Background: In humans, multiple early exposures to procedures requiring anesthesia constitute a significant risk factor for development of learning disabilities and disorders of attention. In animal studies, newborns exposed to anesthetics develop long-term deficits in cognition. Previously, our laboratory showed that postsynaptic density (PSD)-95, discs large homolog, and zona occludens-1 (PDZ) domains may serve as a molecular target for inhaled anesthetics. This study investigated a role for PDZ interactions in spine development, plasticity, and memory as a potential mechanism for early anesthetic exposure-produced cognitive impairment.

Methods: Postnatal day 7 mice were exposed to 1.5% isoflurane for 4 h or injected with 8 mg/kg active PSD-95 PDZ2WT peptide. Apoptosis, hippocampal dendritic spine changes, synapse density, long-term potentiation, and cognition functions were evaluated (n = 4 to 18).
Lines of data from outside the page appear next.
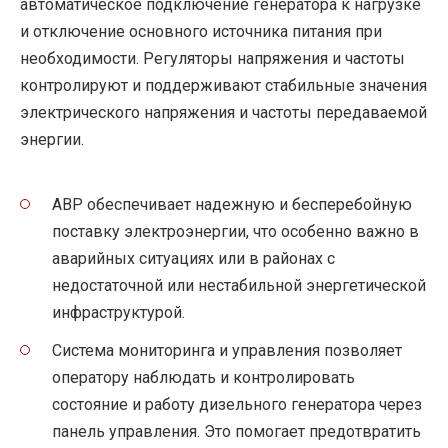
автоматическое подключение генератора к нагрузке
и отключение основного источника питания при
необходимости. Регуляторы напряжения и частоты
контролируют и поддерживают стабильные значения
электрического напряжения и частоты передаваемой
энергии.
АВР обеспечивает надежную и бесперебойную
поставку электроэнергии, что особенно важно в
аварийных ситуациях или в районах с
недостаточной или нестабильной энергетической
инфраструктурой.
Система мониторинга и управления позволяет
оператору наблюдать и контролировать
состояние и работу дизельного генератора через
панель управления. Это помогает предотвратить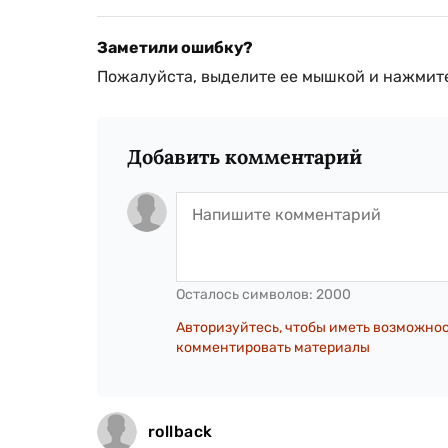
Заметили ошибку?
Пожалуйста, выделите ее мышкой и нажмите
Добавить комментарий
Осталось символов:
2000
Авторизуйтесь, чтобы иметь возможно
комментировать материалы
rollback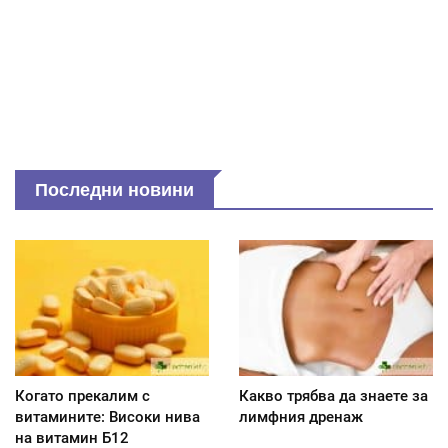
Последни новини
Когато прекалим с
Какво трябва да знаете за
витамините: Високи нива
лимфния дренаж
на витамин Б12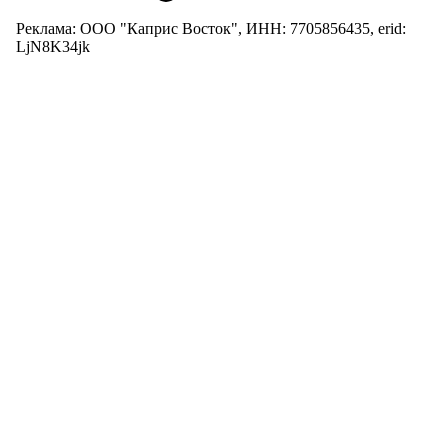
Реклама: ООО "Каприс Восток", ИНН: 7705856435, erid:
LjN8K34jk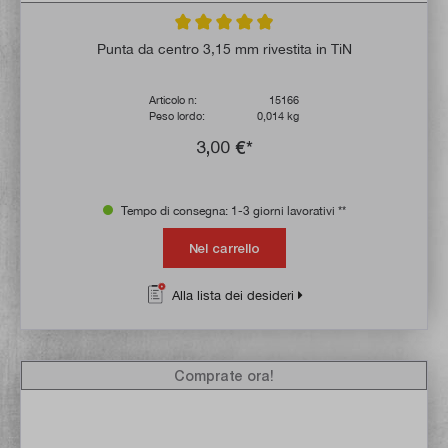
Valutazione media di 4.8 su 5 stelle
Punta da centro 3,15 mm rivestita in TiN
Articolo n:
15166
Peso lordo:
0,014 kg
3,00 €*
Tempo di consegna: 1-3 giorni lavorativi **
Nel carrello
Alla lista dei desideri
Comprate ora!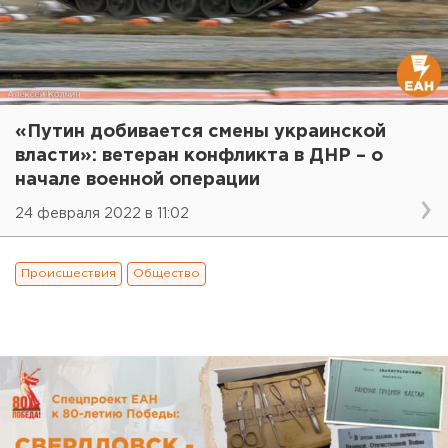
«Путин добивается смены украинской
власти»: ветеран конфликта в ДНР – о
начале военной операции
24 февраля 2022 в 11:02
Происшествия
Общество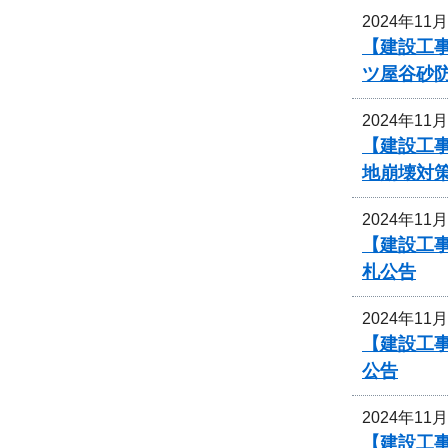
2024年11
【建設工
ツ屋谷砂
2024年11
【建設工
地崩壊対
2024年11
【建設工
札公告
2024年11
【建設工
公告
2024年11
【建設工事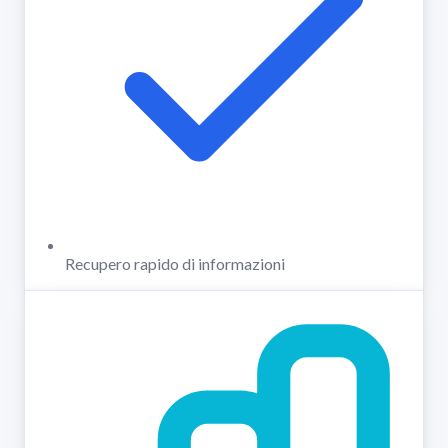
Recupero rapido di informazioni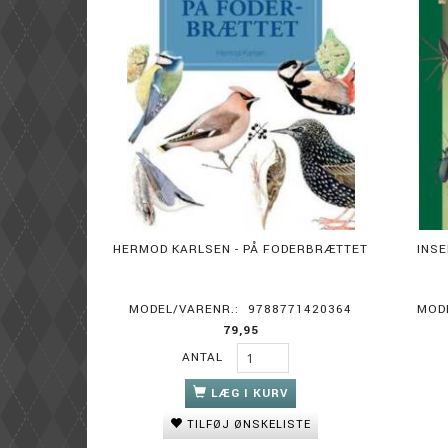
HERMOD KARLSEN - PÅ FODERBRÆTTET
INSE
MODEL/VARENR.:
9788771420364
MOD
79,95
ANTAL
LÆG I KURV
TILFØJ ØNSKELISTE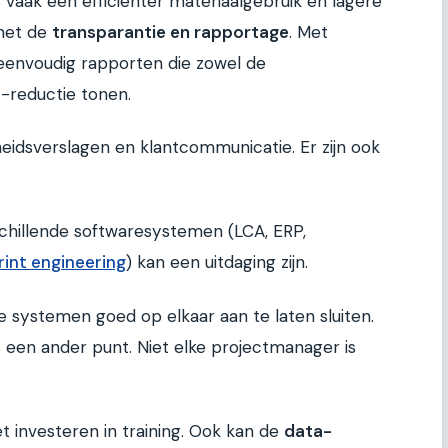
is vaak een efficiënter materiaalgebruik en lagere
 het de
transparantie en rapportage
. Met
eenvoudig rapporten die zowel de
t-reductie tonen.
eidsverslagen en klantcommunicatie. Er zijn ook
chillende softwaresystemen (LCA, ERP,
int engineering
) kan een uitdaging zijn.
e systemen goed op elkaar aan te laten sluiten.
s een ander punt. Niet elke projectmanager is
t investeren in training. Ook kan de
data-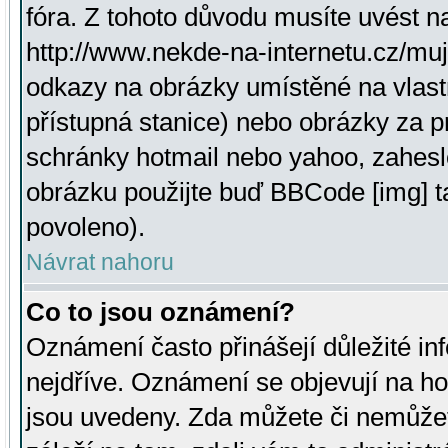
fóra. Z tohoto důvodu musíte uvést n
http://www.nekde-na-internetu.cz/mu
odkazy na obrázky umístěné na vlast
přístupná stanice) nebo obrázky za 
schránky hotmail nebo yahoo, zahesl
obrázku použijte buď BBCode [img] t
povoleno).
Návrat nahoru
Co to jsou oznámení?
Oznámení často přinášejí důležité inf
nejdříve. Oznámení se objevují na hor
jsou uvedeny. Zda můžete či nemůžet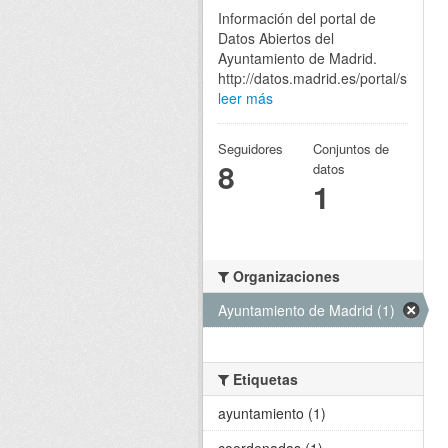
Información del portal de
Datos Abiertos del
Ayuntamiento de Madrid.
http://datos.madrid.es/portal/site/eg
leer más
Seguidores
Conjuntos de
8
datos
1
Organizaciones
Ayuntamiento de Madrid (1)
Etiquetas
ayuntamiento (1)
coordenadas (1)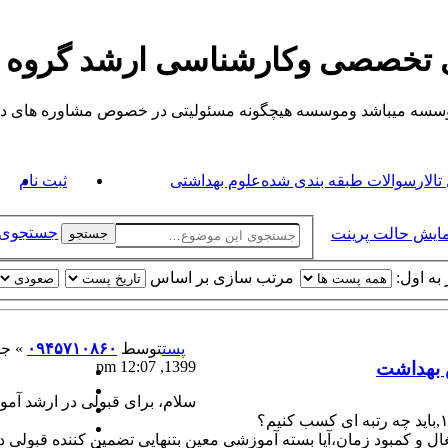
ی تخصصی وکارشناسی ارشد گروه
یباشد وموسسه هیچگونه مسئولیتی در خصوص مشاوره های داده شده ندارد.
الار
سوالات طبقه بندی شده
علوم بهداشتی
ثبت نام
جستجوی 
مایش حالت پرینت
جستجو
به اول:
مرتب سازی بر اساس
پست
توسط
۰۹۴۵۷۱۰۸۶۰
»
 بهداشت
1399, 12:07 pm
سلام، برای قبولی در ارشد آم
ال و کمبود زمان،آیا بسته آموزشی معین بتنهایی تضمین کننده قبولی د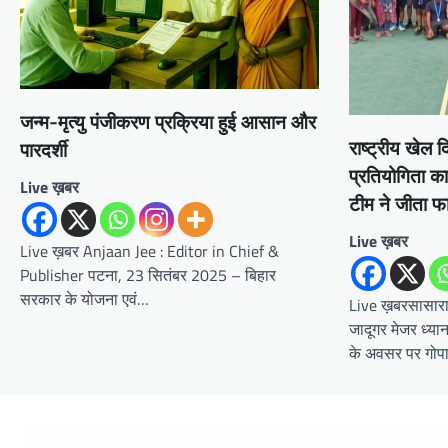
जन्म-मृत्यु पंजीकरण प्रक्रिया हुई आसान और
राष्ट्रीय खेल 
पारदर्शी
प्रतियोगिता 
Live ख़बर
टीम ने जीता 
Live ख़बर
Live ख़बर Anjaan Jee : Editor in Chief &
Publisher पटना, 23 सितंबर 2025 – बिहार
सरकार के योजना एवं…
Live ख़बरसासारा
जादूगर मेजर ध्या
के अवसर पर गो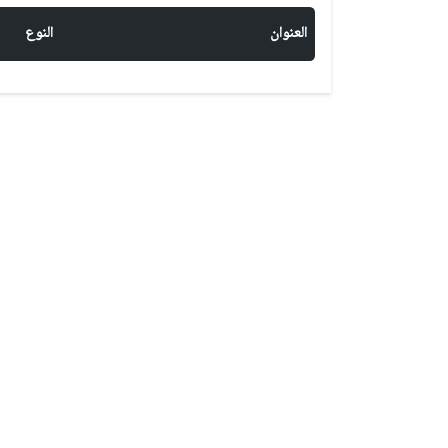
العنوان
النوع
Results: Exposure of postnatal day 7 mice to isoflurane or PSD-95 PDZ2WT peptide causes a reduction in long thin spines (median, interquartile range [IQR]: wild type control [0.54, 0.52 to 0.86] vs. wild type isoflurane [0.31, 0.16 to 0.38], P = 0.034 and PDZ2MUT [0.86, 0.67 to 1.0] vs. PDZ2WT [0.55, 0.53 to 0.59], P = 0.028), impairment in long-term potentiation (median, IQR: wild type control [123, 119 to 147] and wild type isoflurane [101, 96 to 118], P = 0.049 and PDZ2MUT [125, 119 to 131] and PDZ2WT [104, 97 to 107], P = 0.029), and deficits in acute object recognition (median, IQR: wild type control [79, 72 to 88] vs. wild type isoflurane [63, 55 to 72], P = 0.044 and PDZ2MUT [81, 69 to 84] vs. PDZ2WT [67, 57 to 77], P = 0.039) at postnatal day 21 without inducing detectable differences in apoptosis or changes in synaptic density. Impairments in recognition memory and long-term potentiation were preventable by introduction of a NO donor.
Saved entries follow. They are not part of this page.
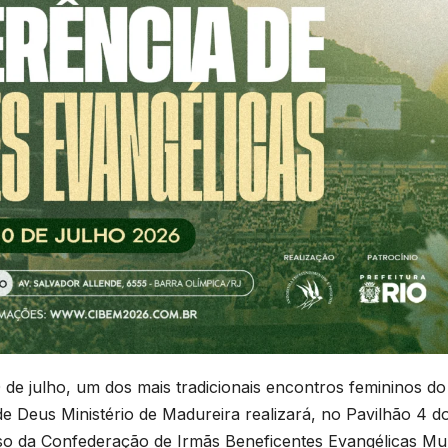
0 de julho, um dos mais tradicionais encontros femininos do
e Deus Ministério de Madureira realizará, no Pavilhão 4 d
so da Confederação de Irmãs Beneficentes Evangélicas Mu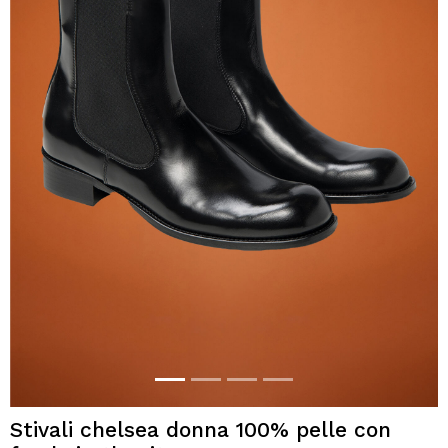
Stivali chelsea donna 100% pelle con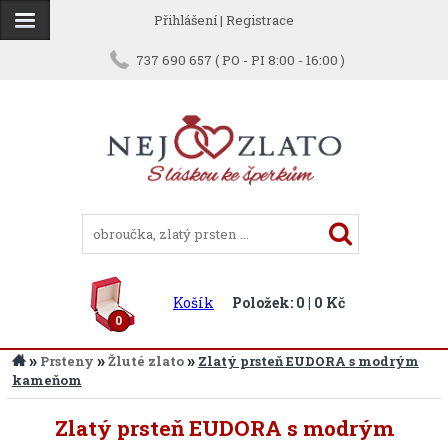
Přihlášení
|
Registrace
737 690 657 ( PO - PI 8:00 - 16:00 )
Košík
Položek: 0 | 0 Kč
0
»
»
»
Prsteny
Žluté zlato
Zlatý prsteň EUDORA s modrým
kameňom
Zlatý prsteň EUDORA s modrým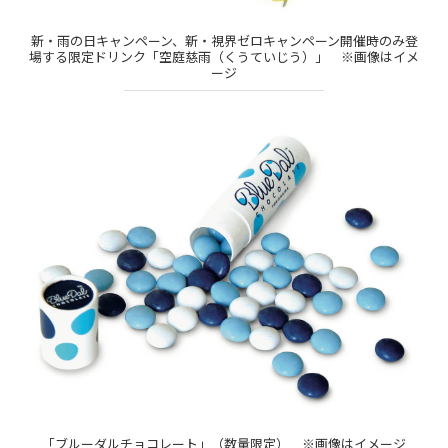
新・雨の日キャンペーン、新・視界ゼロキャンペーン開催時のみ登
場する限定ドリンク「空庭慈雨（くうていじう）」 ※画像はイメ
ージ
「ブルーダルチョコレート」（数量限定） ※画像はイメージ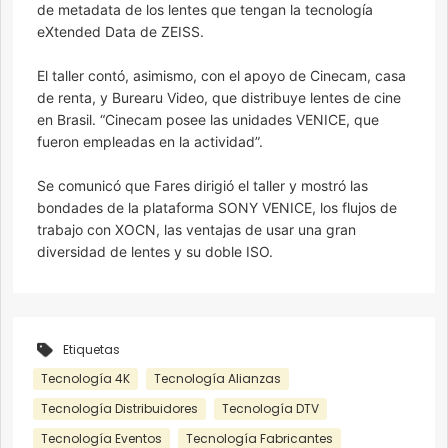
de metadata de los lentes que tengan la tecnología
eXtended Data de ZEISS.
El taller contó, asimismo, con el apoyo de Cinecam, casa
de renta, y Burearu Video, que distribuye lentes de cine
en Brasil. “Cinecam posee las unidades VENICE, que
fueron empleadas en la actividad”.
Se comunicó que Fares dirigió el taller y mostró las
bondades de la plataforma SONY VENICE, los flujos de
trabajo con XOCN, las ventajas de usar una gran
diversidad de lentes y su doble ISO.
Etiquetas
Tecnología 4K
Tecnología Alianzas
Tecnología Distribuidores
Tecnología DTV
Tecnología Eventos
Tecnología Fabricantes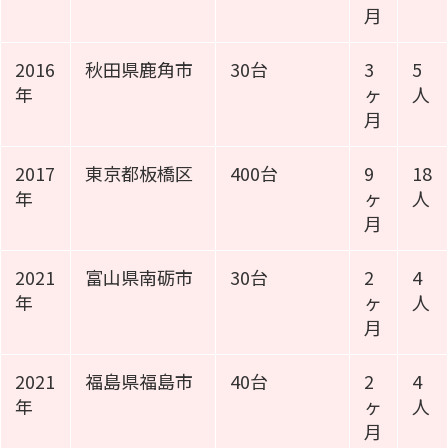
月
2016
秋田県鹿角市
30台
3
5
年
ヶ
人
月
2017
東京都板橋区
400台
9
18
年
ヶ
人
月
2021
富山県南砺市
30台
2
4
年
ヶ
人
月
2021
福島県福島市
40台
2
4
年
ヶ
人
月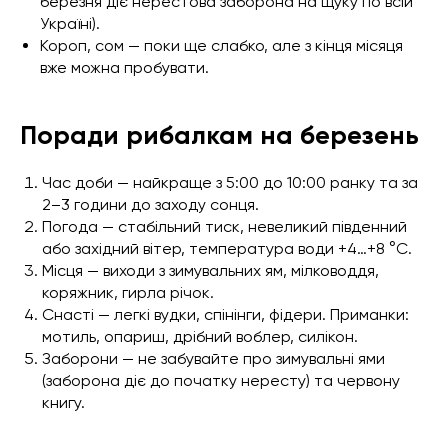
березня діє нерестова заборона на щуку по всій
Україні).
Короп, сом — поки ще слабко, але з кінця місяця
вже можна пробувати.
Поради рибалкам на березень
Час доби — найкраще з 5:00 до 10:00 ранку та за
2–3 години до заходу сонця.
Погода — стабільний тиск, невеликий південний
або західний вітер, температура води +4…+8 °C.
Місця — виходи з зимувальних ям, мілководдя,
коряжник, гирла річок.
Снасті — легкі вудки, спінінги, фідери. Приманки:
мотиль, опариш, дрібний воблер, силікон.
Заборони — не забувайте про зимувальні ями
(заборона діє до початку нересту) та червону
книгу.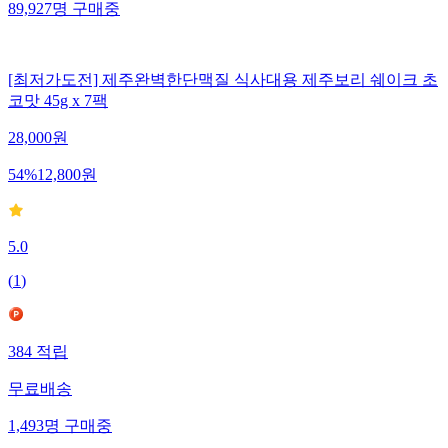
89,927
명
구매중
[최저가도전] 제주완벽한단맥질 식사대용 제주보리 쉐이크 초
코맛 45g x 7팩
28,000
원
54
%
12,800
원
5.0
(
1
)
384
적립
무료배송
1,493
명
구매중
Conclusions: Early disruption of PDZ domain–mediated protein–protein interactions alters spine morphology, synaptic function, and memory. These results support a role for PDZ interactions in early anesthetic exposure–produced cognitive impairment. Prevention of recognition memory and long-term potentiation deficits with a NO donor supports a role for the N-methyl-d-aspartate receptor/PSD-95/neuronal NO synthase pathway in mediating these aspects of isoflurane-induced cognitive impairment.